▶ _ASSIGNMENT_
Line by line, please look for the word "UESM" in the following records, then copy each line you find it in.
───── SUPPLIED RECORDS ─────
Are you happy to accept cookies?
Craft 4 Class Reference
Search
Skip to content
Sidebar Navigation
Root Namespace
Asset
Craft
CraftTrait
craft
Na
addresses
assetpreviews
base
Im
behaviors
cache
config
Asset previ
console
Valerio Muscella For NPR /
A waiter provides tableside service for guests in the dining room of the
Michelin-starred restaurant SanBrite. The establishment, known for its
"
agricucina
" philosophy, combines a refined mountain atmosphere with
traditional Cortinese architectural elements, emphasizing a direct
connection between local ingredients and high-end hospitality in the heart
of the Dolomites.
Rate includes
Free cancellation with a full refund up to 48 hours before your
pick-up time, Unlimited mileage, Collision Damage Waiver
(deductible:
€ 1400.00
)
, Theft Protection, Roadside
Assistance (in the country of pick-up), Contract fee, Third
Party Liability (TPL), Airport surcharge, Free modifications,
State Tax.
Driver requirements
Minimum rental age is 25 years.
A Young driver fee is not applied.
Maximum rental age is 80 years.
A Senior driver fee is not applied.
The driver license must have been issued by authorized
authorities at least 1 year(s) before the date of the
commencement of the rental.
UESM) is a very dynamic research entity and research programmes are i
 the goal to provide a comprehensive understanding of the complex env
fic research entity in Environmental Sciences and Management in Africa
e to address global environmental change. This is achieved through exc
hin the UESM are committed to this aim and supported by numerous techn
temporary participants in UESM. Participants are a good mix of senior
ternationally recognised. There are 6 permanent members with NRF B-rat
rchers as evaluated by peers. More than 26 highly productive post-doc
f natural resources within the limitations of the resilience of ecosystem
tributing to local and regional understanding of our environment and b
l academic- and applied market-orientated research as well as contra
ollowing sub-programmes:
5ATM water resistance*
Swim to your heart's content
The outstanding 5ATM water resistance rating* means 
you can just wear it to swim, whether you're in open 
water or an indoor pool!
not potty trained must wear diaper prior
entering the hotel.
─────
▶ _REPLY_
UESM) is a very dynamic research entity and research programmes are i
hin the UESM are committed to this aim and supported by numerous techn
temporary participants in UESM. Participants are a good mix of senior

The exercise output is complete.